Guerre en Ukraine : les soldats russes envoyés au front viennent en majorité de milieux défavorisés ou de minorités ethniques
Un chercheur indépendant russe a étudié les listes de conscrits morts ou faits prisonniers ces dernières semaines. Et leur profil saute aux yeux.
Inutile de chercher des fils d’oligarques russes dans les listes : vous n’en trouverez pas. Les conscrits envoyés au front viennent de familles pauvres et surtout de minorités ethniques ou religieuses. Kamil Galeev est un chercheur basé à Moscou et qui travaille notamment pour le think tank américain Wilson Center. Ces derniers jours, il a épluché les avis de morts au combat dans la presse locale ou les listes de soldats hospitalisés. Conclusion : on y trouve beaucoup de patronymes musulmans originaires de la république du Daguestan dans le Caucase. Et aussi des Tatars de Crimée, une population d’origine turque souvent reléguée au bas de l’échelle sociale. Ou bien encore des Kazakhs de la région d’Astrakhan, au bord de la mer Caspienne : leur représentation au sein de la troupe est sept fois supérieure à leur part dans la population globale ; il sagit là encore une minorité ethnique.

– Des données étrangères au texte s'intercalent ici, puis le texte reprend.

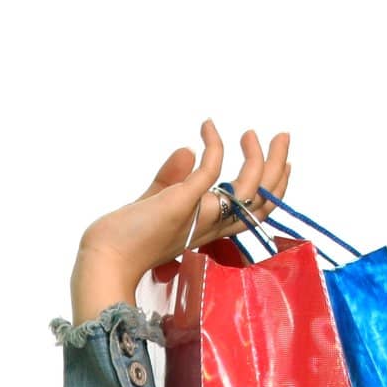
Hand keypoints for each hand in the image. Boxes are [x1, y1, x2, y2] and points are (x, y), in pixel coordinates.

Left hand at [70, 120, 292, 321]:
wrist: (103, 261)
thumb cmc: (123, 241)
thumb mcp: (154, 204)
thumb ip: (171, 180)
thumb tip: (187, 149)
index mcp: (207, 230)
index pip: (252, 213)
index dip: (271, 188)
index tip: (278, 162)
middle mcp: (209, 227)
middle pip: (263, 203)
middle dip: (279, 168)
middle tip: (283, 137)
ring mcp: (198, 216)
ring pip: (250, 190)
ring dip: (259, 157)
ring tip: (250, 132)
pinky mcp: (182, 203)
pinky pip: (211, 170)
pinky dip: (214, 144)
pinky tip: (207, 126)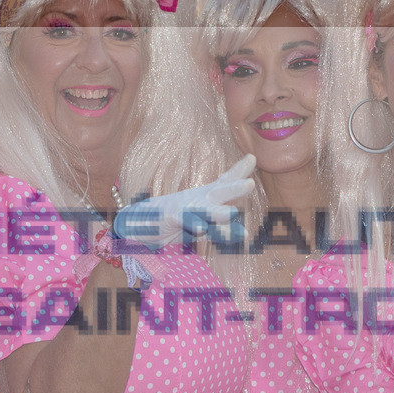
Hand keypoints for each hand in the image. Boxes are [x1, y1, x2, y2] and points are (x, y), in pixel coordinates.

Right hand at [113, 154, 255, 247]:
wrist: (141, 221)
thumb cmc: (175, 221)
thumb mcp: (201, 223)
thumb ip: (222, 229)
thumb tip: (245, 234)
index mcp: (205, 196)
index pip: (225, 181)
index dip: (239, 171)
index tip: (252, 158)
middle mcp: (198, 199)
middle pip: (219, 191)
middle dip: (235, 188)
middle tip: (250, 184)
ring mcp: (185, 207)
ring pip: (205, 210)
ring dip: (218, 213)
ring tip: (232, 214)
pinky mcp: (172, 218)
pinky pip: (185, 221)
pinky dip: (193, 225)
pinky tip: (201, 229)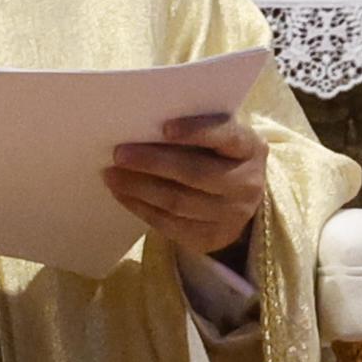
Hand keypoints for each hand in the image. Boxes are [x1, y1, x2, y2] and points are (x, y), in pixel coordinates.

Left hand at [103, 113, 265, 254]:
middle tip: (119, 154)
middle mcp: (247, 183)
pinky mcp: (212, 238)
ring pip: (178, 202)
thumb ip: (194, 128)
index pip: (227, 136)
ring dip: (139, 188)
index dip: (197, 132)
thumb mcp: (218, 136)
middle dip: (153, 163)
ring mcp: (232, 215)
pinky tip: (121, 194)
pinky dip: (141, 208)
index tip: (165, 128)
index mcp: (250, 148)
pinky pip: (170, 225)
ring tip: (111, 174)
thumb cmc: (217, 154)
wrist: (239, 198)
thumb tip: (141, 123)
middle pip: (196, 173)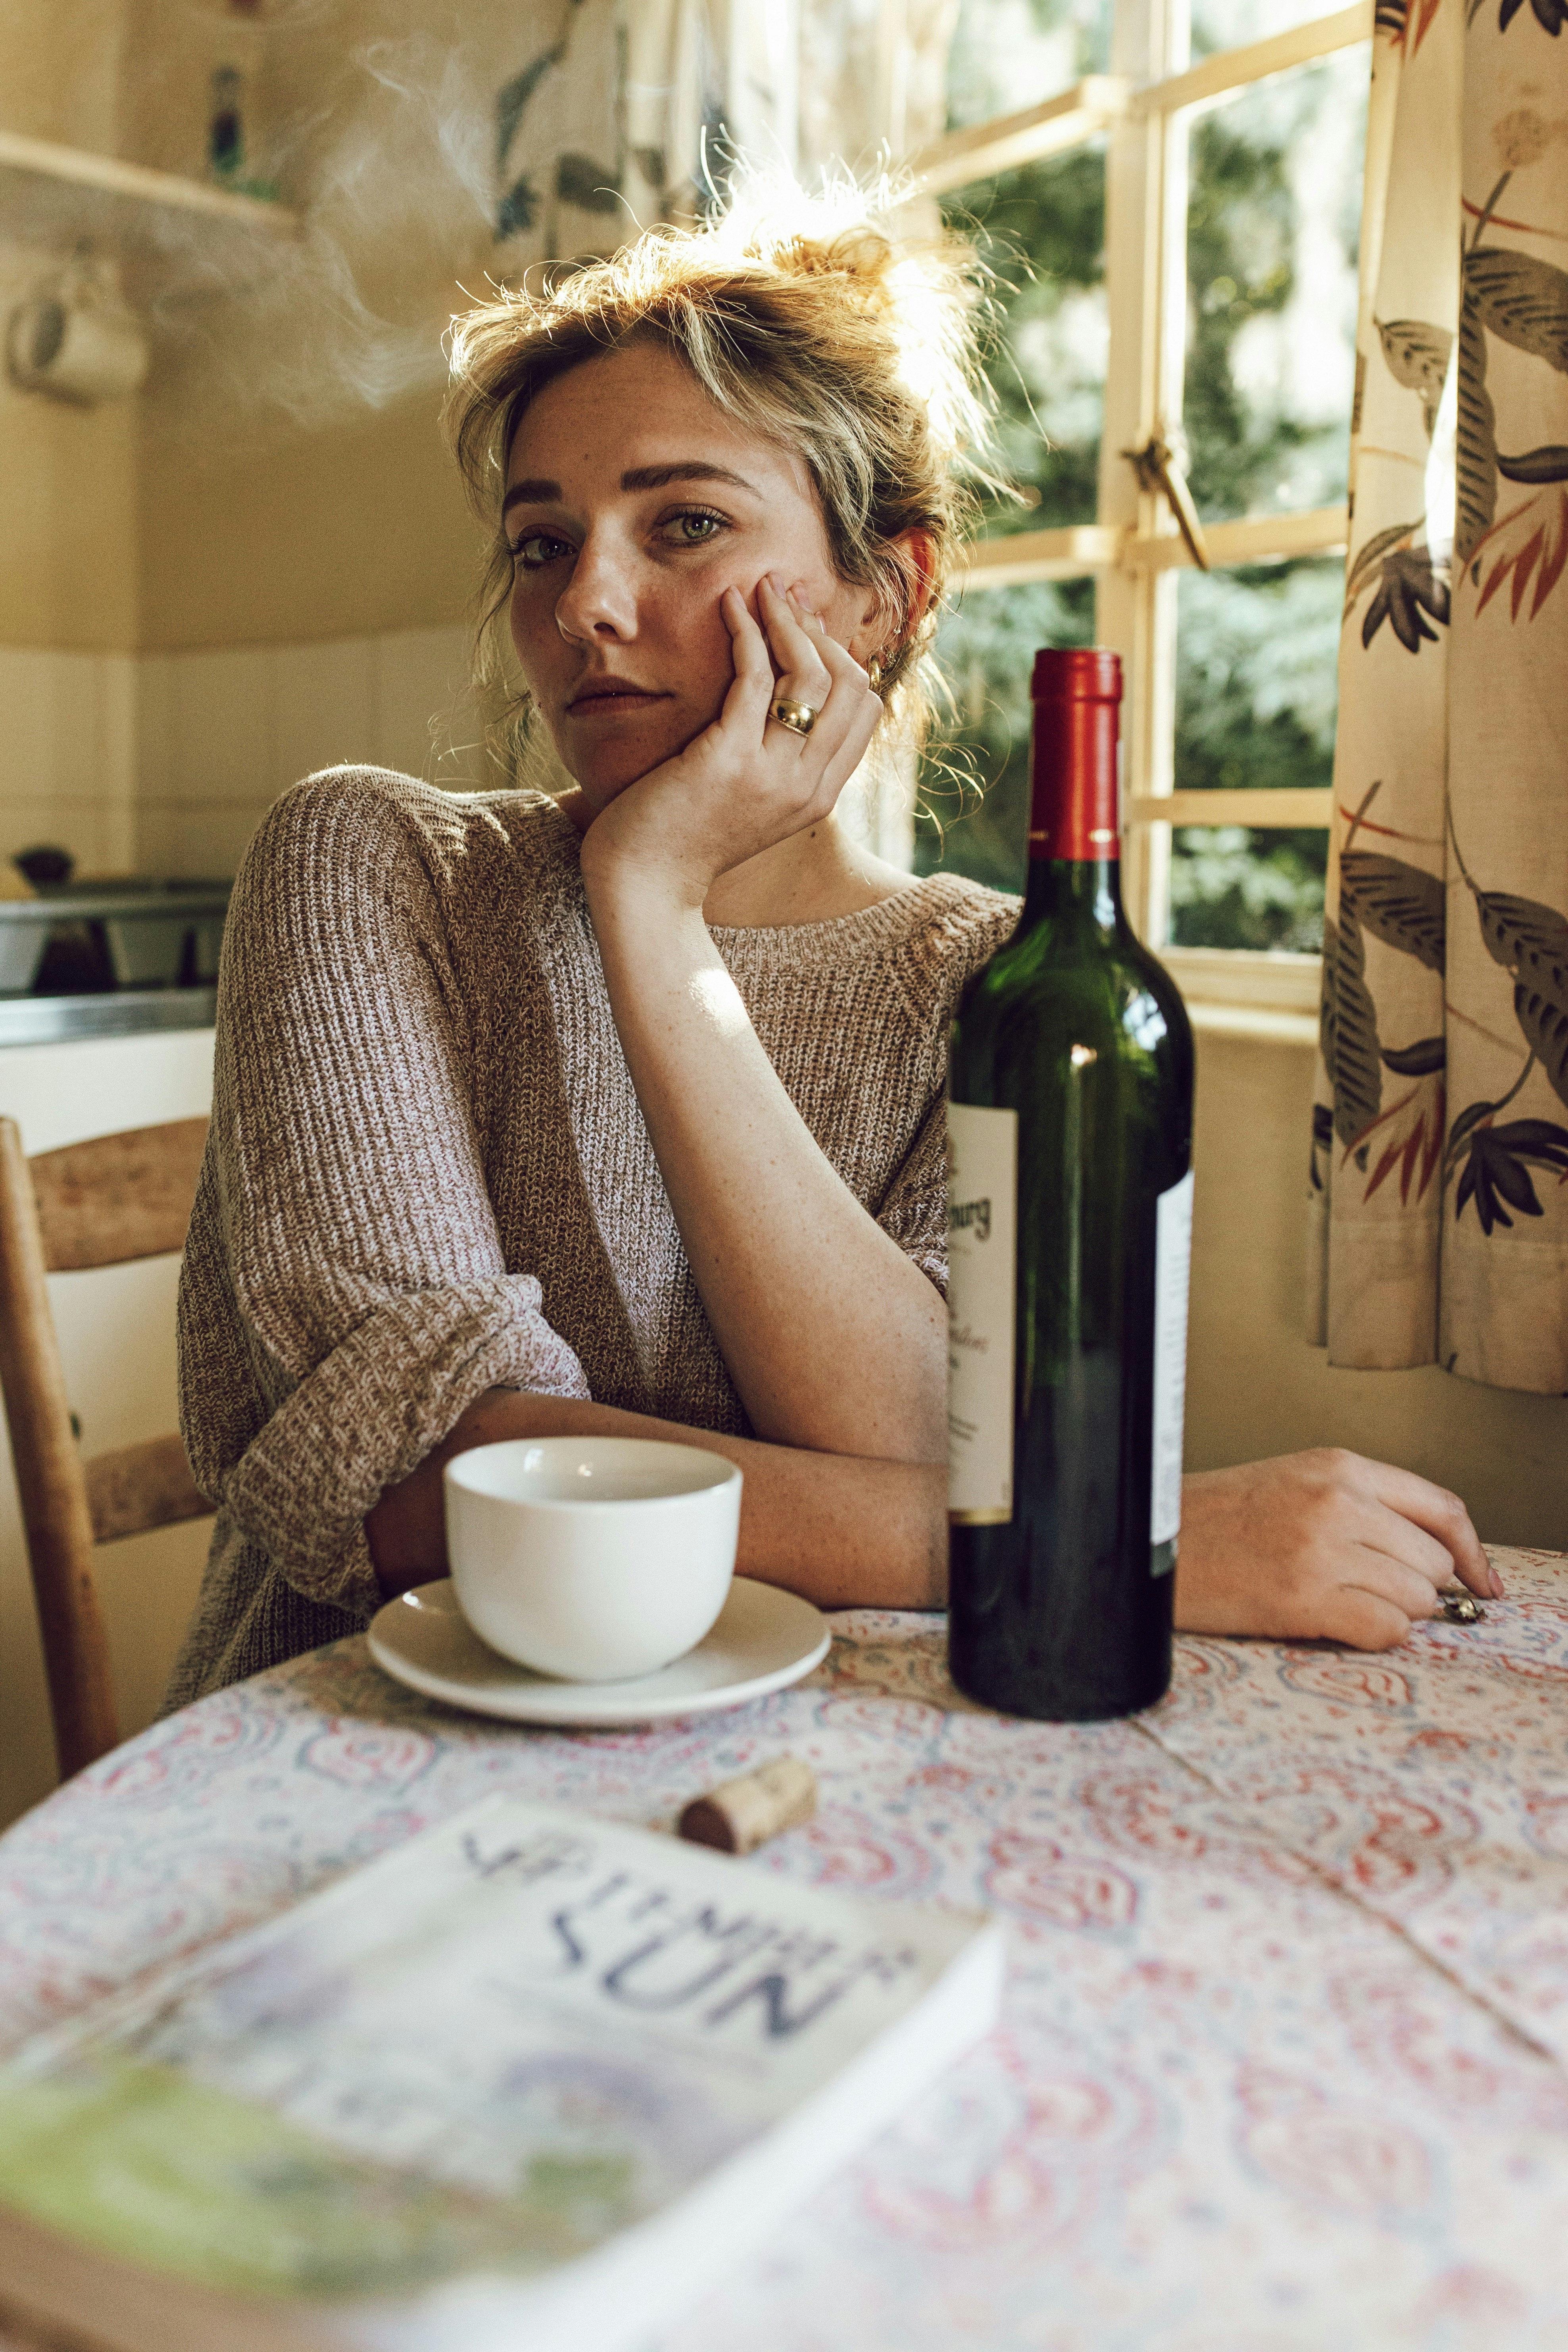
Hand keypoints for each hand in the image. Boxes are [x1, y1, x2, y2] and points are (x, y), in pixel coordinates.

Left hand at [577, 575, 882, 906]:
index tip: (806, 627)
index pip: (864, 709)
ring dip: (785, 619)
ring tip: (758, 589)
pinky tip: (729, 605)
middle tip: (783, 596)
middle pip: (849, 684)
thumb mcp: (748, 804)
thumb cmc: (685, 841)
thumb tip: (781, 707)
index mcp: (818, 796)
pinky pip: (755, 676)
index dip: (841, 656)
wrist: (646, 889)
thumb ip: (776, 763)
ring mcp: (773, 774)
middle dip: (819, 629)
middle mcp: (807, 786)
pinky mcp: (729, 759)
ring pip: (810, 674)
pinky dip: (746, 630)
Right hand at [1174, 1448, 1501, 1649]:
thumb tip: (1435, 1556)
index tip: (1480, 1582)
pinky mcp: (1303, 1598)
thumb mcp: (1295, 1482)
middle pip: (1433, 1561)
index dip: (1472, 1552)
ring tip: (1339, 1603)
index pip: (1442, 1507)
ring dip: (1391, 1613)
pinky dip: (1372, 1637)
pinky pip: (1385, 1631)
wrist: (1151, 1542)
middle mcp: (1337, 1502)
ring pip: (1416, 1600)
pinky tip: (1332, 1622)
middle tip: (1371, 1592)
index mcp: (1337, 1466)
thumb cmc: (1217, 1520)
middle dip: (1415, 1586)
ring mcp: (1322, 1550)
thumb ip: (1363, 1505)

Ajoutons des jeunes gens originaires de campagnes ou de petites villes de Sibérie, et vous avez une bonne idée du profil de ces conscrits. Ils sont dans leur grande majorité issus de populations défavorisés. Vladimir Poutine, après l’avoir nié, a d’ailleurs fini par admettre, il y a deux semaines, la présence de conscrits, et pas uniquement de militaires de métier, dans les corps d’armée engagés dans la guerre. Et ça explique pourquoi on découvre des visages souvent juvéniles sur les images de soldats faits prisonniers en Ukraine.
Un risque limité de contestation sociale
Pourquoi ce type de recrutement : tout simplement parce que le risque de contestation sociale est très faible au sein de ces populations. On est vraiment en présence, passez-moi l’expression, de "chair à canon". En théorie, en Russie, tous les hommes âgés de 18 à 27 ans doivent effectuer un service militaire d’un an. Et les conscrits représentent à peu près un tiers des effectifs. Mais dans les faits, les familles les plus aisées, en particulier en milieu urbain, se débrouillent souvent pour que les fils échappent à la conscription, via des certificats médicaux ou des attestations d’étude.
À l’inverse, dans les milieux défavorisés et dans les campagnes (13% de la population russe vit sous le seuil de pauvreté), la conscription peut constituer un espoir d’ascension sociale. Et le salaire proposé pour s’engager est très supérieur au salaire minimum. En cas de mort au combat, une indemnisation de 7 millions de roubles, 70 000 euros, est offerte à la famille, selon les décomptes de Kamil Galeev. Cela suffit à faire taire les éventuelles protestations. Sans compter bien sûr la propagande qui glorifie ceux qui sont "morts en héros".
Déclin démographique et inefficacité militaire
Mais tout ça ne peut pas durer éternellement et c’est l’un des points faibles de ce dispositif. La démographie russe est en déclin rapide, le taux de natalité est très faible. Les réservoirs de jeunes soldats ne sont pas inépuisables. L’inconvénient de ces conscrits, c’est aussi que par définition, ils n’ont pas l’expérience de soldats de métiers. Donc leur efficacité militaire sur la ligne de front est beaucoup plus faible.
Enfin, il n’est pas exclu qu’à un moment donné, si le nombre de soldats russes morts continue d’augmenter, il y ait malgré tout de la colère dans les familles. Le pouvoir russe admet déjà un bilan de 1 350 morts dans ses rangs. Cela peut paraitre relativement peu. Mais c’est déjà considérable pour un chiffre officiel. Lors de la guerre en Afghanistan dans les années 80, Moscou avait avancé le chiffre de 15 000 morts. Dix fois plus que le bilan officiel en Ukraine... mais en dix ans de guerre.